Shirley Phillips writes in a recent Globe & Mail opinion article, that librarians she knew would “literally search the world over, using their knowledge and uncanny problem-solving skills to find needles in haystacks. But they also helped high school students with their homework. No matter the question, there was no judgment. They went out of their way to put people at ease, ferreting out their true needs, especially those who were ashamed to display what they thought of as ignorance in a knowledge-based institution. It was public service at its finest.”

I think so, too.

Core-Skills Based or Task-Focused Academic Librarianship?

In the forecourt of his temple were inscribed the words ‘Know yourself’, since it was only with self-knowledge that a human could unravel the confusing tangle of the priestess’s words.
Charlotte Higgins, Greek Myths: A New Retelling

I read an interesting column in University Affairs that argues work in academia is often task-focused. The authors, Alexander Clark and Bailey Sousa, gives task-focused examples such as organizing meetings, responding to email, and teaching. However, they advocate that to be a happy academic, you should adopt a core-skills based approach. This includes improving your learning and writing skills, being creative and influential, and working well with others and yourself.
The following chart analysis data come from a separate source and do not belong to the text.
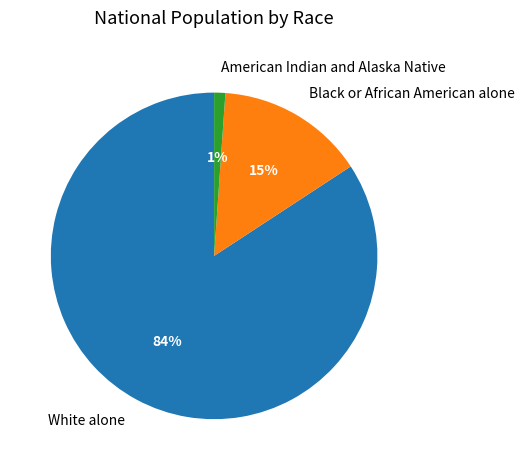

Rank the categories by value from lowest to highest.

American Indian and Alaska Native, Black or African American alone, White alone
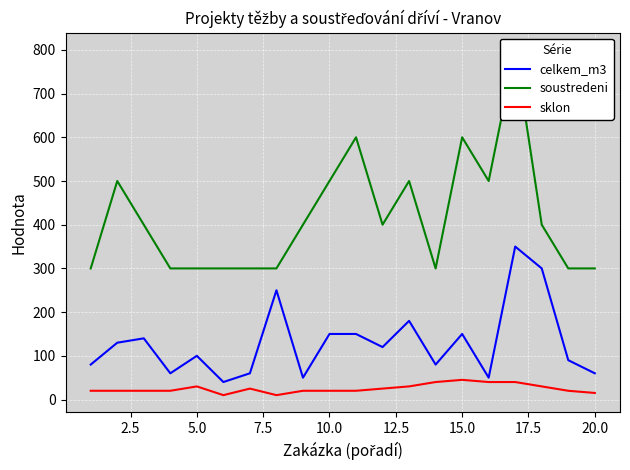

The soustredeni series shows 524 at 17.5. True or false?

False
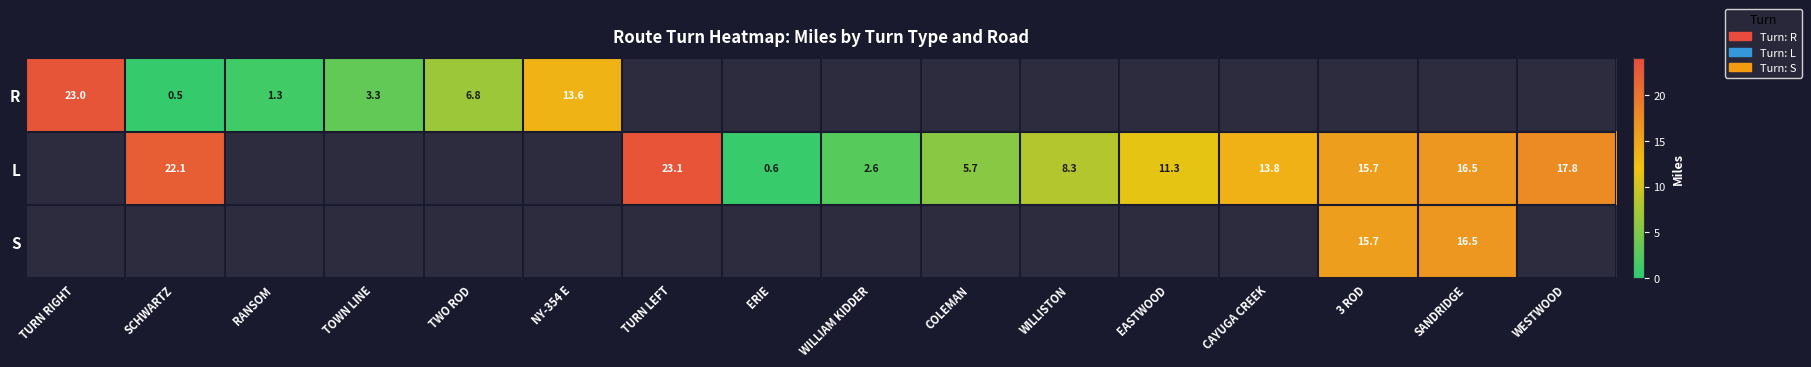

Is it true that L equals 5.7 at COLEMAN?

True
While Clark and Sousa’s advice is interesting to think about and certainly aspirational, I can’t help but think of my work as task-focused, but at the same time I want to continue to develop core skills.

As someone fairly new to librarianship, I like to think I am actively cultivating the habits that Clark and Sousa write about: by challenging myself and applying and volunteering for opportunities, practicing my formal and informal writing, and taking time to reflect on challenges and success alike. Many of us in academic librarianship continue to build these core skills. Our jobs consist of short- and long-term tasks, projects, advancement, professional development, and so on. I think there’s room for both core skills and tasks.

At the University of Manitoba, our library is currently going through a reorganization by implementing functional roles for liaison librarians, things like research data management, collections development, and instruction. At the same time, we’re evaluating our current level of liaison library services and determining which services to prioritize. Within our library, we will be holding focus groups with liaison librarians to ask what it means to be a liaison, what the core parts of our job are, and what tasks are we doing as liaisons? I appreciate having my voice heard during this process and it gets me to reflect on what I do in my role.

I think it’s important for all academic librarians to think about the work they’re doing and whether they find meaning in and are actively engaged in librarianship. I am reminded of the words of Kim Leeder, in her wonderful article from 2010, My Maverick Bar: A Search for Identity and the “Real Work” of Librarianship, wonders what exactly her job is. Ultimately Leeder discovers what her job consists of: “[m]y real work is Knowledge. If I hold that goal in mind, the details of how I accomplish it on daily basis begin to fall into place.”

Some of my duties, like instruction, support Knowledge directly. Other tasks, like tracking how many reference questions I respond to, are not tied to that higher goal–they’re more administrative–but are necessary for the reality of my workplace. If I want to continue in my job, I can’t just stop doing those less crucial tasks, but I can prioritize my efforts and most of all, reflect on what our work really comprises.

I challenge each of you to think about your real work of librarianship and how you build your core skills and continue with your task-focused duties.